Neither player has anything to brag about. Instead of hockey's old saw, let me paraphrase:
I went to a poker game and a morality play broke out.
No pride points to either. Next hand dealer.
Generally speaking in tournament poker a hand that goes to showdown must end with tabled cards for the pot to be awarded -- even if there are no other live hands left. So even if RdW just mucks, Tobias still has to table a hand to be awarded the pot.
But I agree with you. I was twittering with Matt Savage about this and he says that people are split 50/50 on what the correct ruling should be, and that the reason he would award the pot to RdW was because "Tobias asked to see his hand, the hand was retrievable, and I want the best hand to win in called situations."

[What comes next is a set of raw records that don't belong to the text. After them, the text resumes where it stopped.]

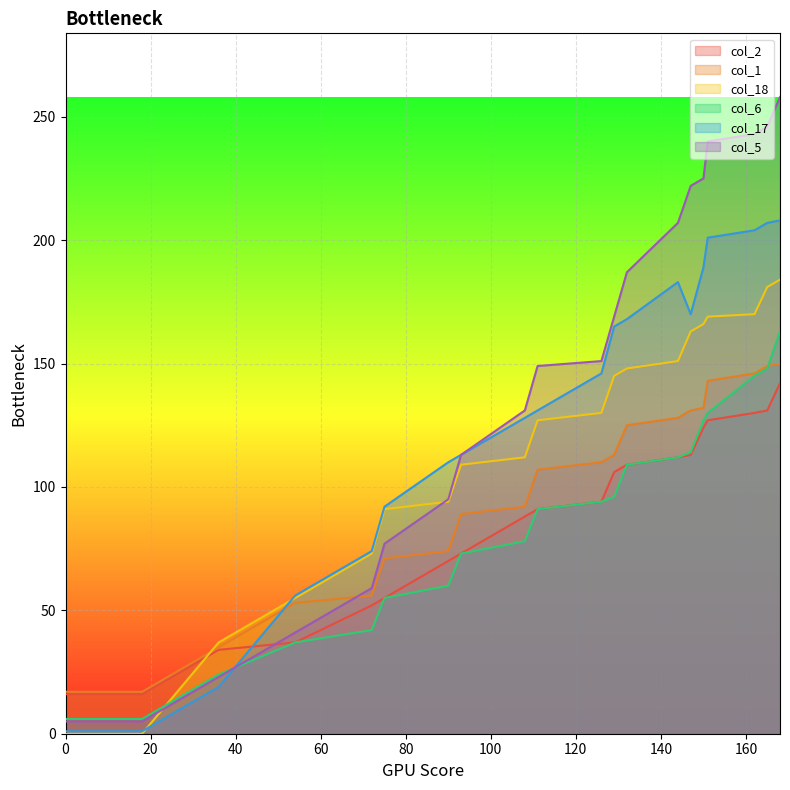

What is the approximate value of col_1 at 75, to the nearest 50?

50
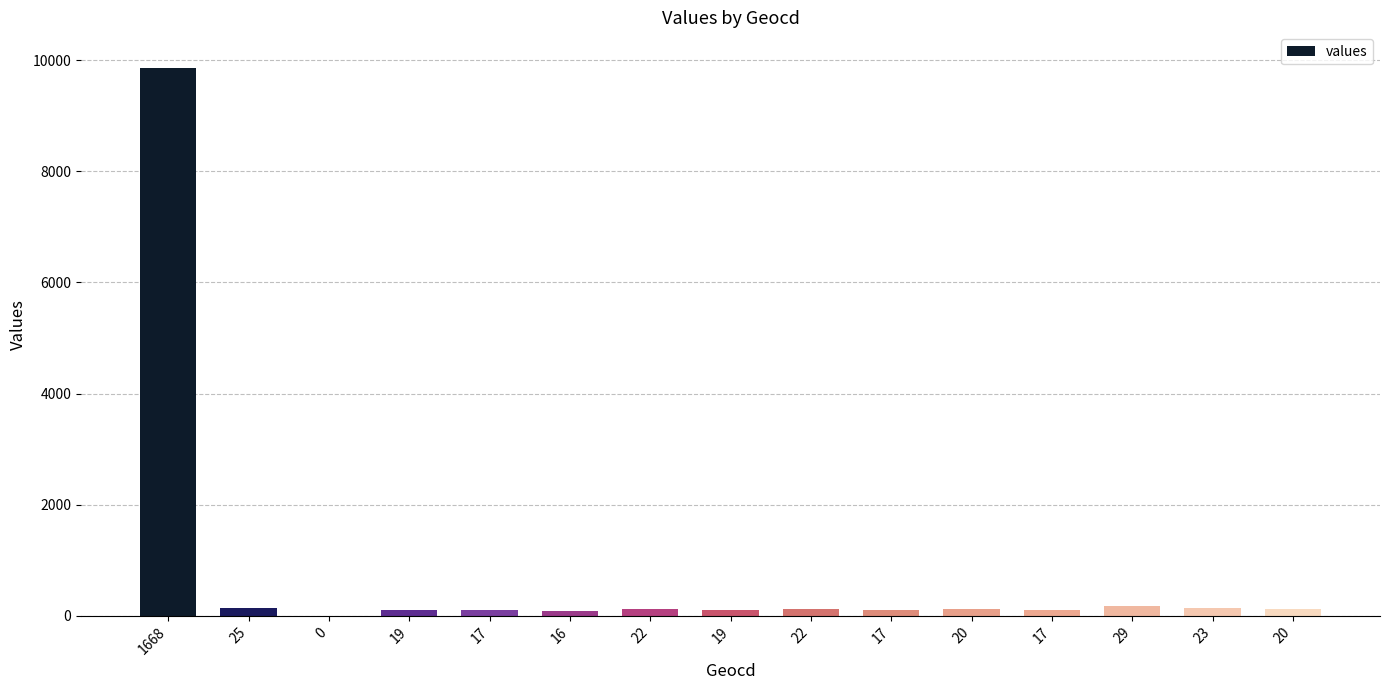

What is the change in value from 16 to 20?

+24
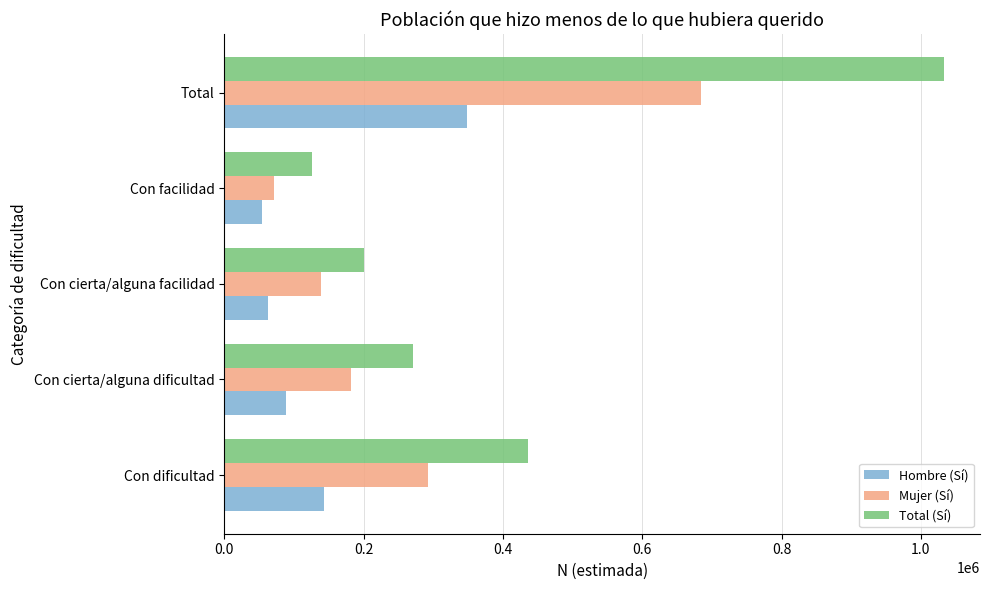

What is the maximum value shown in the chart?

1033286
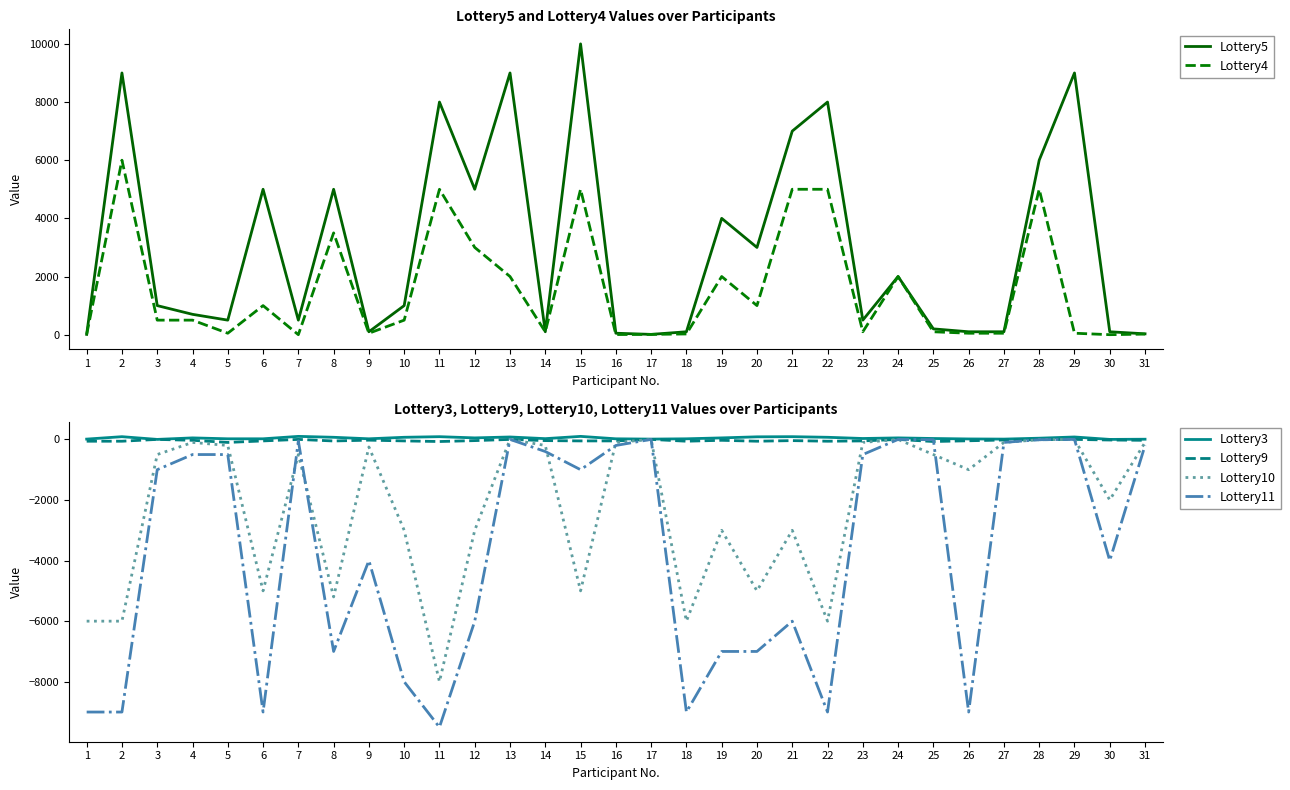

Reading left to right, list all the values displayed in this chart.

Lottery5: 1=10	2=9000	3=1000	4=700	5=500	6=5000	7=500	8=5000	9=100	10=1000	11=8000	12=5000	13=9000	14=100	15=10000	16=50	17=10	18=100	19=4000	20=3000	21=7000	22=8000	23=500	24=2000	25=200	26=100	27=100	28=6000	29=9000	30=100	31=30
Lottery4: 1=10	2=6000	3=500	4=500	5=50	6=1000	7=0	8=3500	9=50	10=500	11=5000	12=3000	13=2000	14=100	15=5000	16=5	17=10	18=25	19=2000	20=1000	21=5000	22=5000	23=100	24=2000	25=100	26=50	27=50	28=5000	29=50	30=0	31=20
Lottery3: 1=10	2=90	3=0	4=50	5=20	6=20	7=100	8=70	9=20	10=70	11=90	12=50	13=80	14=25	15=100	16=20	17=10	18=20	19=50	20=85	21=90	22=70	23=30	24=50	25=30	26=15	27=10	28=40	29=80	30=0	31=6
Lottery9: 1=-60	2=-60	3=0	4=-30	5=-100	6=-50	7=0	8=-52	9=-25	10=-50	11=-70	12=-40	13=0	14=-40	15=-50	16=-50	17=0	18=-60	19=-30	20=-60	21=-40	22=-60	23=-50	24=-1	25=-70	26=-45	27=-20	28=-10	29=0	30=-20	31=-30
Lottery10: 1=-6000	2=-6000	3=-500	4=-100	5=-200	6=-5000	7=-500	8=-5200	9=-250	10=-3000	11=-8000	12=-3000	13=0	14=-200	15=-5000	16=-100	17=0	18=-6000	19=-3000	20=-5000	21=-3000	22=-6000	23=-100	24=-1	25=-500	26=-1000	27=-100	28=-10	29=0	30=-2000	31=-100
Lottery11: 1=-9000	2=-9000	3=-1000	4=-500	5=-500	6=-9000	7=-50	8=-7000	9=-4000	10=-8000	11=-9500	12=-6000	13=0	14=-400	15=-1000	16=-200	17=0	18=-9000	19=-7000	20=-7000	21=-6000	22=-9000	23=-500	24=-1	25=-10	26=-9000	27=-100	28=-10	29=0	30=-4000	31=-200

Now - if it's true that Tobias asked to see the hand AFTER RdW mucked, then I agree with Savage's analysis. But if all he said BEFORE RdW mucked was "show me" (after RdW claimed "king-high"), then I think it's not the best floor decision. RdW surrendered his cards before seeing what Tobias had. Once he surrendered he forefeited his claim to the pot.
Its the difference between how a poker player and other gamblers look at things. A poker player looks at gambling like a battle, pitting wits against opponents in an attempt to win their money (within the rules). The way you and Cardgrrl look at it.
The writer is probably a pit-game gambler who writes about poker on the side. In that universe, gambling is about the fun of chance, and getting lucky to win. Any complications on who has the best cards, assuming a call, should be automatic in this view. He probably sees it as if de Wolfe bet $1000 on 37 in roulette, the ball landed in 37, then de Wolfe lost because he shouted "yes, lucky 36!"
It's not correct, of course, but consider the article in this vein and I bet it starts to make a lot of sense.
Now, folks on here are making me want to scream. Demanding that the guy whose river bet you just called show both his hole cards before you take action is NOT playing an angle, people! It's not even close to playing an angle. It's your right as a player who just called and threw money into the pot.
Yesterday I had a conversation with F-Train about this hand.
I tend to agree with Rakewell's view on the situation.
One thing that I raised with F-Train is that Reinkemeier paid to see de Wolfe's hand. de Wolfe had the option to show (both cards) or fold. Saying that de Wolfe had a right to the pot just by showing one card prevents Reinkemeier from having the benefit of seeing how de Wolfe played the hand.
I don't get the "controversy". Then again, I am sick of the whole "you show, no you show" dance on the river. Here, RdW was called holding K-high. Obviously it was K-rag, does it really matter if it was K8s or K3o?? If RdW didn't want to show both cards, he can (and did) concede the pot. If he wants to see if his K-high is good, he can show both cards. RdW instead tried to have the best of both worlds, which is the only angle-shooting going on here.
I'm with Rakey (ooh, a nickname-version of the nickname!) on this one.
I'm with Grange.
I'm so sick of all the time wasted by not showing. I've also seen where a bet is called on the river and the better announces his hand and then the caller mucks. What an idiot. You're going to believe your opponent on the poker table? Even worse the guy doesn't show and is then awarded the pot. What is this guy working with the dealer? We all shout that we want to see the winning hand, but dealer rules that he doesn't have to. Bogus.